What to Expect When a Tenant Breaks Their Lease
What to Expect When a Tenant Breaks Their Lease
As an owner, it's important to understand your rights and obligations when a tenant terminates their lease before the lease end date, also known as "breaking the lease." Below is essential information about this process, including recent changes to Queensland tenancy laws.
Reletting Costs Under the New Tenancy Laws
As of September 30, 2024, Queensland’s new tenancy laws will provide more detailed regulations around the costs owners can charge tenants when they break their lease, specifically relating to reletting fees and associated costs.
For tenancy agreements ENTERED INTO after September 30, 2024, reletting costs are clearly defined under the new tenancy laws. These costs are calculated based on the percentage of the lease that has expired when a tenant breaks the lease. Importantly, reletting costs must always be the lesser of the calculated reletting cost or the rent payable until a new tenant takes over the lease.

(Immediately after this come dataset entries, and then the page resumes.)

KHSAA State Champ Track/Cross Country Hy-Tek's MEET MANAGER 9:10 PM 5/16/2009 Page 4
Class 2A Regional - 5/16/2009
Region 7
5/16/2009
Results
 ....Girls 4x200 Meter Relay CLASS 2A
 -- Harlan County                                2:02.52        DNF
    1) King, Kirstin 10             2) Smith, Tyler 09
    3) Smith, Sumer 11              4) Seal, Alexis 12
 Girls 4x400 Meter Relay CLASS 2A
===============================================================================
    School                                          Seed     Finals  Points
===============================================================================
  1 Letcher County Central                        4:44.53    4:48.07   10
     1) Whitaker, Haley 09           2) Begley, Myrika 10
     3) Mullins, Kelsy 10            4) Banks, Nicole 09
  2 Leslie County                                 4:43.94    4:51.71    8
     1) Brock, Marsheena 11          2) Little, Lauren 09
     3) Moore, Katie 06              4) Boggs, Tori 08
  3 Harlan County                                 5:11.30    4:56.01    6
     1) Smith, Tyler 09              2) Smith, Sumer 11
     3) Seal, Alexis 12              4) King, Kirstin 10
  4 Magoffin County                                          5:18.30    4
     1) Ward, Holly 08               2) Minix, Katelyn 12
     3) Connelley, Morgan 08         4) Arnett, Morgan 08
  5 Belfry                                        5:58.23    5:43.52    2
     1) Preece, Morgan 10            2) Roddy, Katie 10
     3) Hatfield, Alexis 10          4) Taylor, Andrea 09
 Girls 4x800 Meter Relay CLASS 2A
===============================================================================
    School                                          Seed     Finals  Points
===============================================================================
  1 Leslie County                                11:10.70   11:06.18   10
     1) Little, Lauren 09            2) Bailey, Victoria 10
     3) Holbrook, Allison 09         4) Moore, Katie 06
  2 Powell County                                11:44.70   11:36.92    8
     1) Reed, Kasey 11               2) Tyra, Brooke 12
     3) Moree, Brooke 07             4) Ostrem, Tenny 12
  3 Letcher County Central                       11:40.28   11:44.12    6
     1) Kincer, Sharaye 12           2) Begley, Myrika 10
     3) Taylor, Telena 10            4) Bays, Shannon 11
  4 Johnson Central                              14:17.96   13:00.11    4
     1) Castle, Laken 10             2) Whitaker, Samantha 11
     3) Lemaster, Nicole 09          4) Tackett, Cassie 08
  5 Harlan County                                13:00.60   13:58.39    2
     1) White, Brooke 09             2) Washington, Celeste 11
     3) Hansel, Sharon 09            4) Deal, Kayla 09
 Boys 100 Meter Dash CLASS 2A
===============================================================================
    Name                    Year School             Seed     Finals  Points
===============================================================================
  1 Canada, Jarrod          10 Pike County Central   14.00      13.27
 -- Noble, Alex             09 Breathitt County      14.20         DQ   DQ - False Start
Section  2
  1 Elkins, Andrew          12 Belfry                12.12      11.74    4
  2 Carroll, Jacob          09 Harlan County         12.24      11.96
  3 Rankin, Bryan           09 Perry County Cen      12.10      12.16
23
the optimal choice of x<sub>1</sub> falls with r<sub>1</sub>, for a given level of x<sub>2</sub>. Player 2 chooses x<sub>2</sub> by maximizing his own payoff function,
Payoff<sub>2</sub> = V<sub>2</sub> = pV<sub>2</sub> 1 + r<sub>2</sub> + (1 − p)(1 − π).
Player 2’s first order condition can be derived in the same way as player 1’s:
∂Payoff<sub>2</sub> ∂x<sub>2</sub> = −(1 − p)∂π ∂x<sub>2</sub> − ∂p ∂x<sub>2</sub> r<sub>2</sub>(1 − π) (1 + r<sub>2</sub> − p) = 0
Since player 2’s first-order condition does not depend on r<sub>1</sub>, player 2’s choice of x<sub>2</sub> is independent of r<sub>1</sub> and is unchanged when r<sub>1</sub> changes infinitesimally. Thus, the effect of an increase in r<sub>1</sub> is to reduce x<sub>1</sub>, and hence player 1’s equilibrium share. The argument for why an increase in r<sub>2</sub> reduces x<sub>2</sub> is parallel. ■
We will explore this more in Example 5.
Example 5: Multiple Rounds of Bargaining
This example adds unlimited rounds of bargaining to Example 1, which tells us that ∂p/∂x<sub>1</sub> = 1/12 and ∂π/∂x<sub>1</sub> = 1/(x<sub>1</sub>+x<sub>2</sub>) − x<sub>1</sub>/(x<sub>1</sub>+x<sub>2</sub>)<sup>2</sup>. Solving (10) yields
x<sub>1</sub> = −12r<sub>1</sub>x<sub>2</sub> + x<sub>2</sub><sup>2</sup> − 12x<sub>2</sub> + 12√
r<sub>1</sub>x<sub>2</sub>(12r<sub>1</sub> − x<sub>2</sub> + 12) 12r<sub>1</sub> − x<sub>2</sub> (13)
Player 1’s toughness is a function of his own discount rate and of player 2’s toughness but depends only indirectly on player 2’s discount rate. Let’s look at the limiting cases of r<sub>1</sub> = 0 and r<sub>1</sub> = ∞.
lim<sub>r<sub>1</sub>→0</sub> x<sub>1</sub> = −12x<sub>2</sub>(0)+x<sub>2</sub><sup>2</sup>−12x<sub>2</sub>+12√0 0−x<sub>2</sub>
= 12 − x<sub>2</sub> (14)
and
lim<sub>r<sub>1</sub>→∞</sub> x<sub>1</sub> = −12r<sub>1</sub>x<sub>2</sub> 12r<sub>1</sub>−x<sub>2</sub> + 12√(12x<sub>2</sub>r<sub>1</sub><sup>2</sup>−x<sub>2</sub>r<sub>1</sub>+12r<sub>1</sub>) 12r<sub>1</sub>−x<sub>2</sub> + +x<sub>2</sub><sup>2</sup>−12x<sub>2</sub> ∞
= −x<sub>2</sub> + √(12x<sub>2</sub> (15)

Reletting Costs for Formula for Fixed-Term Agreements to then use to calculate which is the lesser amount:
- Less than 25% of the lease term expired: 4 weeks' rent .
- 25% to less than 50% of the lease term expired: 3 weeks' rent
- 50% to less than 75% of the lease term expired: 2 weeks' rent
- 75% or more of the lease term expired: 1 week's rent
Example:
For a tenant paying $500 per week and breaking a 12-month lease:
- If the tenant breaks the lease after 3 months (less than 25% expired), the reletting cost would be 4 weeks’ rent, totaling $2,000.
But, if the property is relet in 2 weeks, the tenant would only be liable reletting costs of 2 weeks' rent ($1,000), since that is the lesser amount. - If the tenant breaks the lease after 6 months (50% expired), the reletting cost would be 3 weeks’ rent, totaling $1,500.
But if the property is relet in 1 week, the tenant would only be liable for reletting costs of 1 week's rent ($500).
For Agreements Longer Than 3 Years the formula changes but I won’t detail that here as we don’t have leases over 3 years (we have tenancies longer than three years but usually only 12-month tenancy agreements)
Additional Costs:
Owners cannot charge tenants for any other costs beyond the reletting costs prescribed under the Act. However, tenants are still responsible for any unpaid rent, service charges, or property damages that may have occurred during their tenancy.
Reletting Costs for Leases Signed Before September 30, 2024:
For agreements entered into (ie signed) before the new laws take effect, the tenant remains liable for reasonable reletting costs under the previous section of the Act. These agreements will continue to be valid under the new laws until the lease ends.
Your obligations to mitigate a tenant’s losses.
Your obligations to mitigate a tenant’s losses during the break lease process have not changed with the new laws.
Twelve months since last rent increase.
We will discuss with you what length of lease will be offered to a new tenant as it may depend on how long it is until the rent can be increased. Options are to offer a 12 month lease with a rent increase builtin to the term or offer a shorter lease to realign with the rent increase date.